Influential bands that don't get enough credit:
1) X (post-punk harmony started here, for better or for worse)
2) PIL (especially their first two records)
3) Husker Du (No Husker Du= No Pixies = No Nirvana, plus guitarists all over the world owe Bob Mould a debt, weather they know it or not.)
4) Elliott Smith (although now that he's dead, maybe more people will listen)
5)Sinead O' Connor (I can't count the number of female singers that have made a career of imitating her badly)
6) Thin White Rope (If you're not in Nor Cal you won't know)
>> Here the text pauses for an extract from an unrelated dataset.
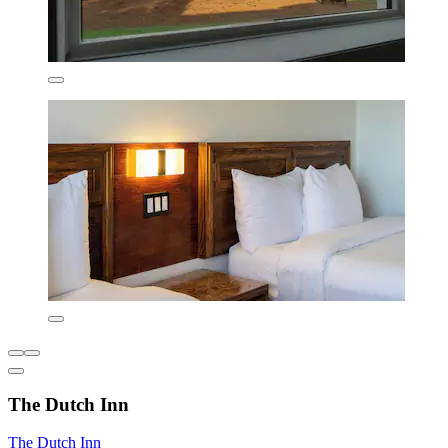
The Dutch Inn
The Dutch Inn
7) Chrome (they were busy starting industrial music in the 70s)
8) OV Wright
9) James Carr
10) Joe Higgs (Bob Marley's voice teacher)
11) The Ramones (Yeah, I know they're famous, but they were making less than their roadies while their imitators--I'M TALKIN TO YOU GREEN DAY--were making bank)
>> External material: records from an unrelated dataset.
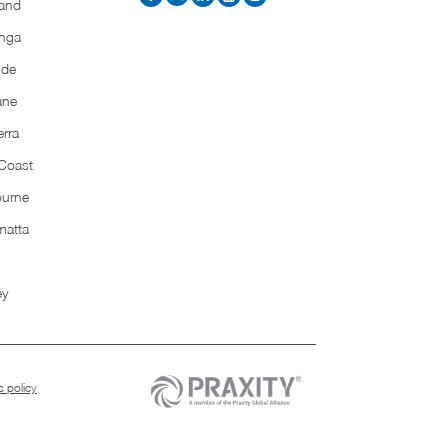
and
nga
ide
ane
rra
Coast
ourne
matta
ey
 policy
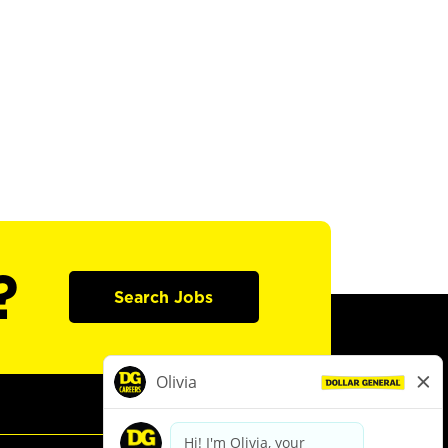
?
Search Jobs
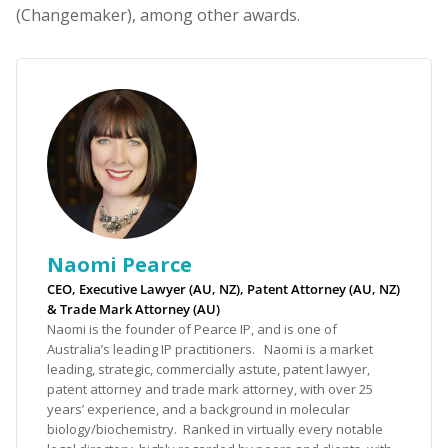
(Changemaker), among other awards.
Naomi Pearce
CEO, Executive Lawyer (AU, NZ), Patent Attorney (AU, NZ)
& Trade Mark Attorney (AU)
Naomi is the founder of Pearce IP, and is one of
Australia’s leading IP practitioners. Naomi is a market
leading, strategic, commercially astute, patent lawyer,
patent attorney and trade mark attorney, with over 25
years’ experience, and a background in molecular
biology/biochemistry. Ranked in virtually every notable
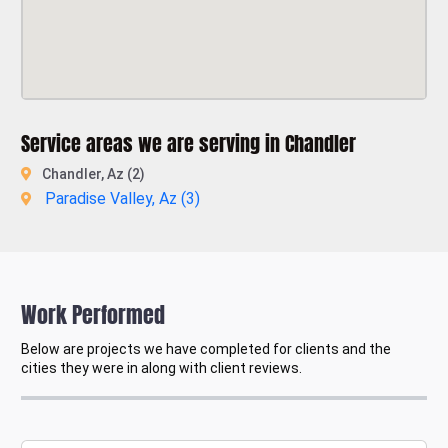
Service areas we are serving in Chandler
Chandler, Az (2)
Paradise Valley, Az (
3
)
Work Performed
Below are projects we have completed for clients and the
cities they were in along with client reviews.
12) Louis Armstrong--Hear me out now!-- Not enough people recognize his vast contributions to modern music and see him as a funny, gravel-voiced Uncle Tom. And they're really missing something tremendous.
13) Sonny Sharrock--he was a big influence on MY playing and deserves to be known for more than the "Space Ghost Coast-to-Coast" theme. His record "Ask The Ages" with Pharaoh Sanders and Elvin Jones is beautiful and moving but also challenging. I urge you to buy it if you like freer types of jazz.
Now as far as unappreciated songs and albums go, the first to come to mind is Here, My Dear by Marvin Gaye. When he sings his wife's name the third time ( Anna, Annna, Aaann-aaa!) during Anna's Song, it is the most desperate sound ever caught on record.